Why is it important to have more women represented in your field?

I think that journalism should, in general, reflect the population, which means we need far more women, people of color, non-urban people, non-college educated people, poor people, and beyond. While we’re trained to approach our stories without bias and to back up what we say with research and fact checking, the types of stories that get told are inevitably based on the reporter's perspective and background. There are so many stories that aren’t getting told because journalism isn’t representative enough. 


That said, women dominate writing about sustainable fashion, and that’s a double-edged sword. As many people have noted recently, the data and science around fashion and the environment is weak and industry funded. Because fashion is considered something of a women’s subject, and less serious, it doesn’t get the same amount of research and serious inquiry as other subjects. This needs to change. 


Despite improvements, many women still don’t hold positions of leadership in their respective fields. Why is that, do you think?

Gender inequality in the workplace won’t change until we change our obsessive workaholic culture and regressive childcare policies in the United States. Women are now better-educated than men, but they work for 10 to 15 years and then they get sidelined right at the top of their career because we don’t have parental leave laws or affordable childcare that allows them to be human beings and build families and work at the same time. While women serve as primary caregivers in their 30s, 40s, and 50s, men continue to move up the ladder and settle into the most plume positions. In other countries, women juggle life and parenthood and career much easier than we do, and it’s both because they don’t define themselves by their careers and because their policies are more family-friendly and humane. 



What can be done to encourage more female leadership in the workplace?

Equal representation in the workplace is important to giving women and every other minority workplace confidence. If women are only 10% of a workplace, they’re not going to feel like their presence matters.

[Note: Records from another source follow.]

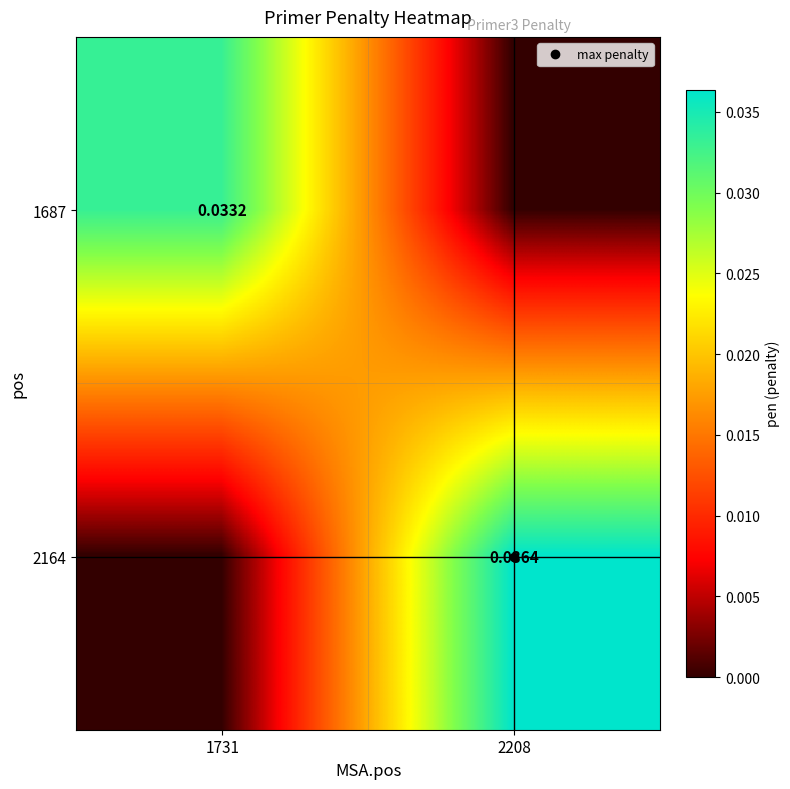

Which series changed the most between 1731 and 2208?

2164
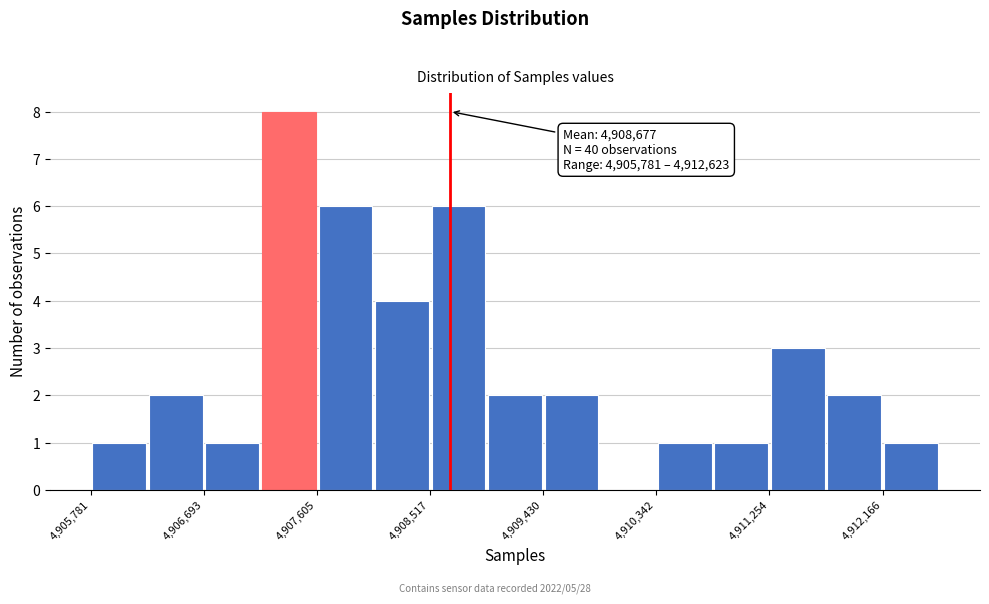

Over which range of the x-axis is the bar tallest?

4907100 to 4907600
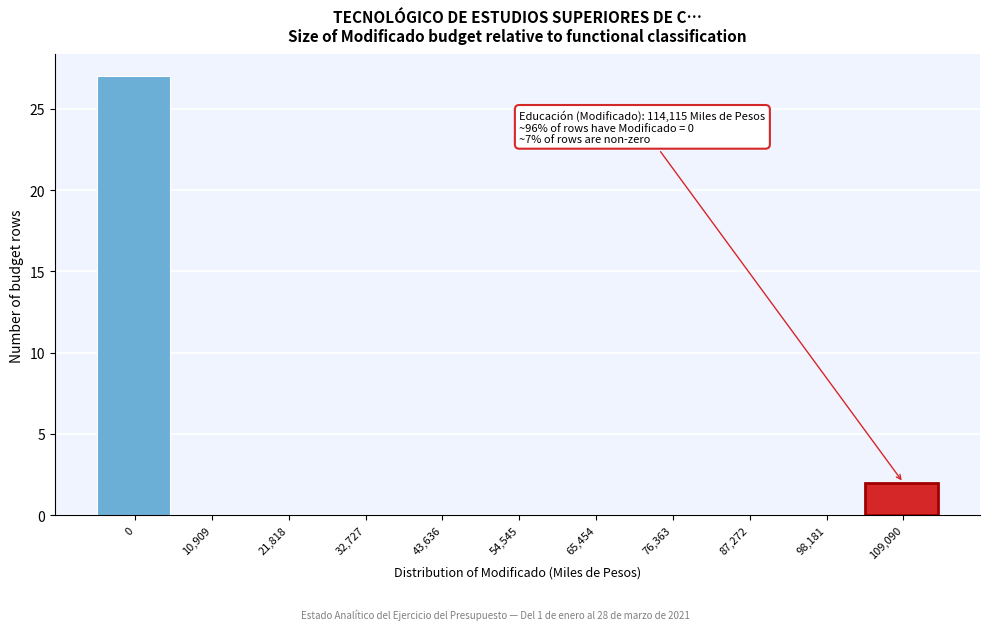

Reading right to left, extract all data points from this chart.

109,090=2	98,181=0	87,272=0	76,363=0	65,454=0	54,545=0	43,636=0	32,727=0	21,818=0	10,909=0	0=27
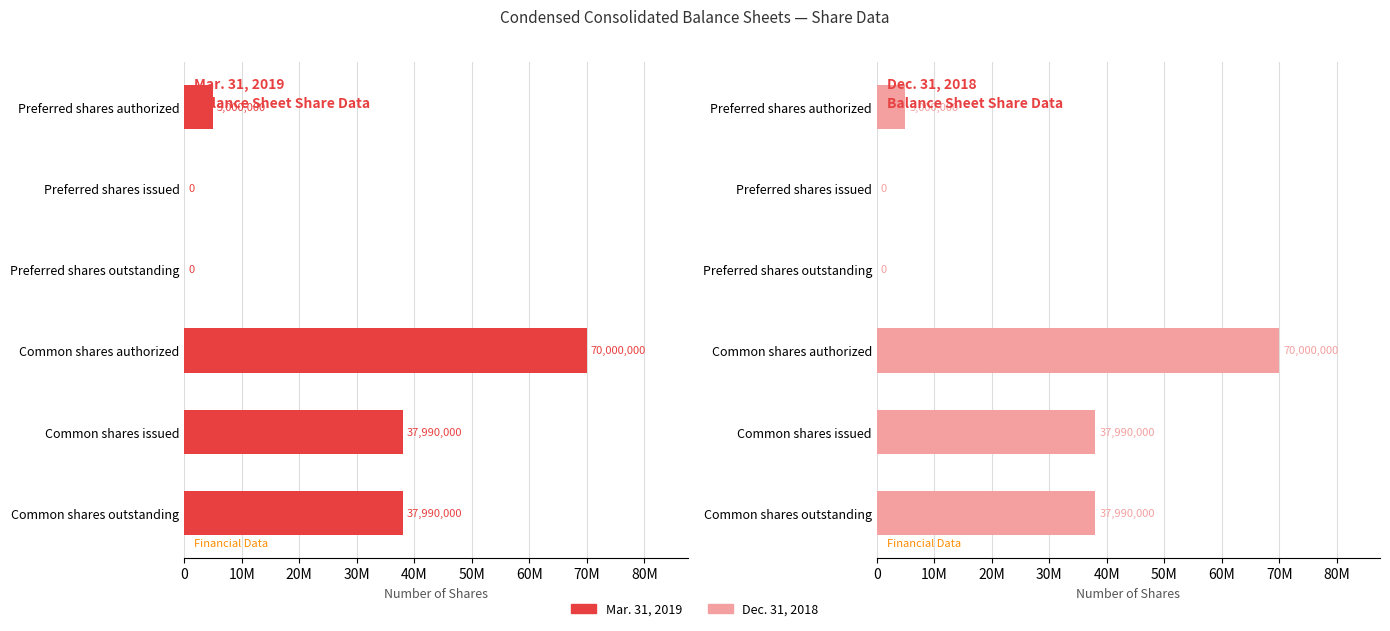

What is the average value of the Mar. 31, 2019
Balance Sheet Share Data series?

25163333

It’s intimidating to speak up when you know your perspective is outnumbered. From there, mentorship and strong pro-women managers also key. When I was starting out in journalism, I had two types of managers, the kind that cultivated my talent and the other that overlooked me because I wasn't as confident as my male peers. 


What advice would you give to someone experiencing inequality in their personal life or workplace?

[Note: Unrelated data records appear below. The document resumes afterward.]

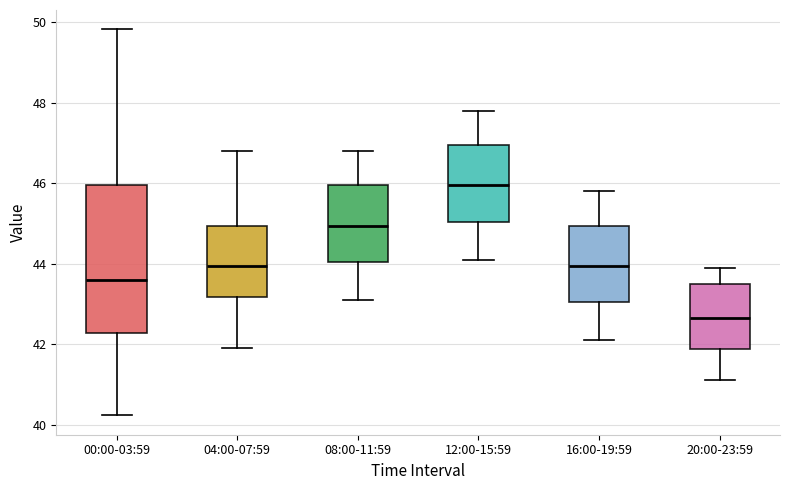

Reading left to right, read every box against the y-axis: the position of its median line, the range the box covers, and the ends of its whiskers. The values are not printed on the chart, so give them approximately, as read against the axis.

00:00-03:59: median 43.6, box 42.2 to 46.0, whiskers 40.2 to 49.8
04:00-07:59: median 44.0, box 43.2 to 45.0, whiskers 42.0 to 46.8
08:00-11:59: median 45.0, box 44.0 to 46.0, whiskers 43.2 to 46.8
12:00-15:59: median 46.0, box 45.0 to 47.0, whiskers 44.2 to 47.8
16:00-19:59: median 44.0, box 43.0 to 45.0, whiskers 42.2 to 45.8
20:00-23:59: median 42.6, box 41.8 to 43.6, whiskers 41.2 to 44.0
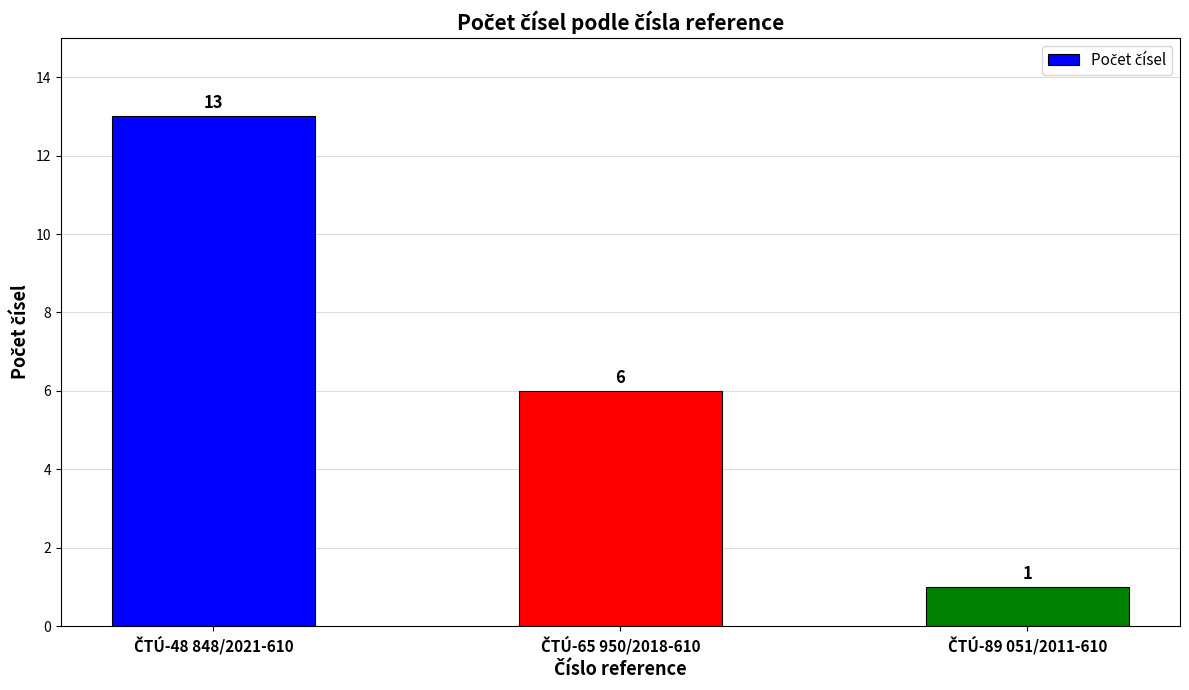

Reading right to left, list all the values displayed in this chart.

1	6	13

Be strategic. Form a women’s group in your office. Carefully document what’s going on. Be prepared to give examples of what’s happening. First take your complaint and, ideally, some suggestions of what you want fixed to your boss and, if need be, HR. I’ve worked in places where I took the anxiety and stress of gender bias with me home every day; but having a plan of action and some direct requests is a good place to start. Unfortunately, institutions and workplace cultures rarely change overnight. But if you’re organized with other people in your workplace who feel the same way and are experiencing the same power imbalances, change can happen a lot faster. 


In the spirit of International Women’s Day, who are women in your life who have shaped who you are today?


I am very fortunate that all of the women in my immediate family lived fully in the world by bucking gender norms, especially for women from small-town Georgia. My grandmother Routh had kids really young, but she put herself through art school in the early 1960s while raising them. She was, if I recall, one of the only women and the only mom in the program, and she came back to her community and helped found an arts guild and built a career as a painter. My mom learned computer programming and IT in the early 80s, when it was unheard of for women to be in that field. And my grandmother Maggie was the perfect housewife, but she also used her power locally to improve the schools and arts programming. I think one of the things that I picked up from them all is confidence. None of the women in my family are shrinking violets.